* [Your goal] All lines from the one with "left eye: (821, 213)" onward, through the last line of the records below, are to be retyped word for word.

* [Records drawn from a dataset]
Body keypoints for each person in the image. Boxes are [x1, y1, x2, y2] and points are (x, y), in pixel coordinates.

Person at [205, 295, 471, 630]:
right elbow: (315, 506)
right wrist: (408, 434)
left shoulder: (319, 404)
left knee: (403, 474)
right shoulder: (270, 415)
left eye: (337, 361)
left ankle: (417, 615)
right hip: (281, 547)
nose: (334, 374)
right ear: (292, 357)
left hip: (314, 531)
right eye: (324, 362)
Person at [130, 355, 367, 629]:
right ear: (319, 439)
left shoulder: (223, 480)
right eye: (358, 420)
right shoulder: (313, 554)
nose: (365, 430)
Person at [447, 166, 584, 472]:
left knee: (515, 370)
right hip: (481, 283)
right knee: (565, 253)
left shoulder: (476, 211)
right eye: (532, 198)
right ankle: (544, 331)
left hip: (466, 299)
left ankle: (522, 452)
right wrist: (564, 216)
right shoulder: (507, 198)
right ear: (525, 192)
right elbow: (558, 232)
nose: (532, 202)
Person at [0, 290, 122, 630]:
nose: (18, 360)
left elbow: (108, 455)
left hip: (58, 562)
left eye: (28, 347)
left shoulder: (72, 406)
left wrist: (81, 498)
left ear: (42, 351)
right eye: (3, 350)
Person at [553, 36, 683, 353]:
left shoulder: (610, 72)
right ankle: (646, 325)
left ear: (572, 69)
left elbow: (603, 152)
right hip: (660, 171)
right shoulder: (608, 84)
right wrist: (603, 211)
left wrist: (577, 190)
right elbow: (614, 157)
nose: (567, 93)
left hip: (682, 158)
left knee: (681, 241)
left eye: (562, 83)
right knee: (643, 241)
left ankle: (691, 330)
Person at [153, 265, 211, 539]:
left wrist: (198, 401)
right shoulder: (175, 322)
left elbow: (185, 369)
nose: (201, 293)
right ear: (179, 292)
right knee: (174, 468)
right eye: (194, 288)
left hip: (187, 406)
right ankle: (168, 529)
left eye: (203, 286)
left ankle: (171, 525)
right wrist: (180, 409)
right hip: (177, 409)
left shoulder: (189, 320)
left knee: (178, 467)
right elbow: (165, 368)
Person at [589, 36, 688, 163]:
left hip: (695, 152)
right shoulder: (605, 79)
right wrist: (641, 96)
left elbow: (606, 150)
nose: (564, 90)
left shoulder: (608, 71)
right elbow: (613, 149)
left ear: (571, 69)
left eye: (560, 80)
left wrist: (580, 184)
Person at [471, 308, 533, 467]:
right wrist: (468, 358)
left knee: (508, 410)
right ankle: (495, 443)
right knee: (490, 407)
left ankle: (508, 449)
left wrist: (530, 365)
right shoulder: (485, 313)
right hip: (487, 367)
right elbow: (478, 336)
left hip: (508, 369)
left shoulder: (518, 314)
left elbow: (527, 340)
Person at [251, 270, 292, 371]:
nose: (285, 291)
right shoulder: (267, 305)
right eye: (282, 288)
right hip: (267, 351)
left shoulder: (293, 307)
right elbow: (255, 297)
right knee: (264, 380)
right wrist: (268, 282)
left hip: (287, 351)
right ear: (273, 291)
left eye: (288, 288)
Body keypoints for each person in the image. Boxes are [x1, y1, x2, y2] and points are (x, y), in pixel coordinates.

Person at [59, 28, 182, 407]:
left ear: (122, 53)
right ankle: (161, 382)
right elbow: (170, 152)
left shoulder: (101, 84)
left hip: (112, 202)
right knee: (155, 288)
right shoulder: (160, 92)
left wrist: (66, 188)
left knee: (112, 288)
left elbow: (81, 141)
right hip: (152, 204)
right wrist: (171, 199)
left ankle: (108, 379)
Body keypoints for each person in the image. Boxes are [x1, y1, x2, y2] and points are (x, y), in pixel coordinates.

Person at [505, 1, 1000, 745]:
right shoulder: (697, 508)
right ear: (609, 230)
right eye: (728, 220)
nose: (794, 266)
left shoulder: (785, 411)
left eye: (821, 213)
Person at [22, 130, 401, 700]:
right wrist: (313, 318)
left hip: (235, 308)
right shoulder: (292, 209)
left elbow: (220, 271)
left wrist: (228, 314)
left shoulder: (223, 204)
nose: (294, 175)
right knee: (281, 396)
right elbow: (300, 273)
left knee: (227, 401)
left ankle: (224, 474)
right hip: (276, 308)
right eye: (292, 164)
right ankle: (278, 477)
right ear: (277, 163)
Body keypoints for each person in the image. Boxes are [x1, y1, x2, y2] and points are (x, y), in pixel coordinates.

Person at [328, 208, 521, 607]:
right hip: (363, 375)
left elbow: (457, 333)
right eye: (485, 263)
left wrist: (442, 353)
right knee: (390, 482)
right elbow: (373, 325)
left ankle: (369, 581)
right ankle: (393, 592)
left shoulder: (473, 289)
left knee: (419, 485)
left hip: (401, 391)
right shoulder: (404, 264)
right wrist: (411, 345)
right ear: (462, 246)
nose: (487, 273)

* [Output for this exercise]
left eye: (821, 213)
Person at [22, 130, 401, 700]:
right wrist: (313, 318)
left hip: (235, 308)
right shoulder: (292, 209)
left elbow: (220, 271)
left wrist: (228, 314)
left shoulder: (223, 204)
nose: (294, 175)
right knee: (281, 396)
right elbow: (300, 273)
left knee: (227, 401)
left ankle: (224, 474)
right hip: (276, 308)
right eye: (292, 164)
right ankle: (278, 477)
right ear: (277, 163)
Body keypoints for each person in the image. Boxes are [x1, y1, x2, y2] and points are (x, y), in pixel coordinates.

Person at [328, 208, 521, 607]:
right hip: (363, 375)
left elbow: (457, 333)
right eye: (485, 263)
left wrist: (442, 353)
right knee: (390, 482)
right elbow: (373, 325)
left ankle: (369, 581)
right ankle: (393, 592)
left shoulder: (473, 289)
left knee: (419, 485)
left hip: (401, 391)
right shoulder: (404, 264)
right wrist: (411, 345)
right ear: (462, 246)
nose: (487, 273)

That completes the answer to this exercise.